Dataset entries:
-=-=-=-=-
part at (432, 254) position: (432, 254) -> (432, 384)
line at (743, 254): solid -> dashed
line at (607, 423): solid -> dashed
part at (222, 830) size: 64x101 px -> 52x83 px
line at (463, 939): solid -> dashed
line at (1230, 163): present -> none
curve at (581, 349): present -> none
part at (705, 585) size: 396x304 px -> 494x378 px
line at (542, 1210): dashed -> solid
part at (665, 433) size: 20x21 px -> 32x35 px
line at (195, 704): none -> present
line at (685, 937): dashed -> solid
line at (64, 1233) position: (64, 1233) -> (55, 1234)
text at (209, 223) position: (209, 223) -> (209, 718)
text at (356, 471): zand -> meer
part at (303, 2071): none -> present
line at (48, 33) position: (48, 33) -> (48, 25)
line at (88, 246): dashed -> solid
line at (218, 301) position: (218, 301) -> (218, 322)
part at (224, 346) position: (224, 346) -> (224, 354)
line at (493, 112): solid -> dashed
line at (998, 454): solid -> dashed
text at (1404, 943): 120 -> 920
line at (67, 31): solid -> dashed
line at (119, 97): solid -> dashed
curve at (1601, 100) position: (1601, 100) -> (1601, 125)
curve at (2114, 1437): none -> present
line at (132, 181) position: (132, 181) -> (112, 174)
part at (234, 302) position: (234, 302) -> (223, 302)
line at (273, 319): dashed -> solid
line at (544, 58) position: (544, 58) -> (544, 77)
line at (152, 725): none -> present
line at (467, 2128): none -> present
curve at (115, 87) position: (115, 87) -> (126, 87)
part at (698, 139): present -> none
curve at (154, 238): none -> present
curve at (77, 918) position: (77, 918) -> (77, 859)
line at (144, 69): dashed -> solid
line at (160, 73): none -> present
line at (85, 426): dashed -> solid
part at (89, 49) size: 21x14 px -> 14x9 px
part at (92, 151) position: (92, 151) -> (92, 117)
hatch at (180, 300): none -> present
-=-=-=-=-
→ WHAT TO DO
Put the lines of the items into a JSON list of strings, one string per line, leaving out blank lines. Begin with the first line of the items and continue through the line containing "line at (542, 1210): dashed -> solid", including that line.

→ RESPONSE TO THIS EXERCISE
[
  "part at (432, 254) position: (432, 254) -> (432, 384)",
  "line at (743, 254): solid -> dashed",
  "line at (607, 423): solid -> dashed",
  "part at (222, 830) size: 64x101 px -> 52x83 px",
  "line at (463, 939): solid -> dashed",
  "line at (1230, 163): present -> none",
  "curve at (581, 349): present -> none",
  "part at (705, 585) size: 396x304 px -> 494x378 px",
  "line at (542, 1210): dashed -> solid"
]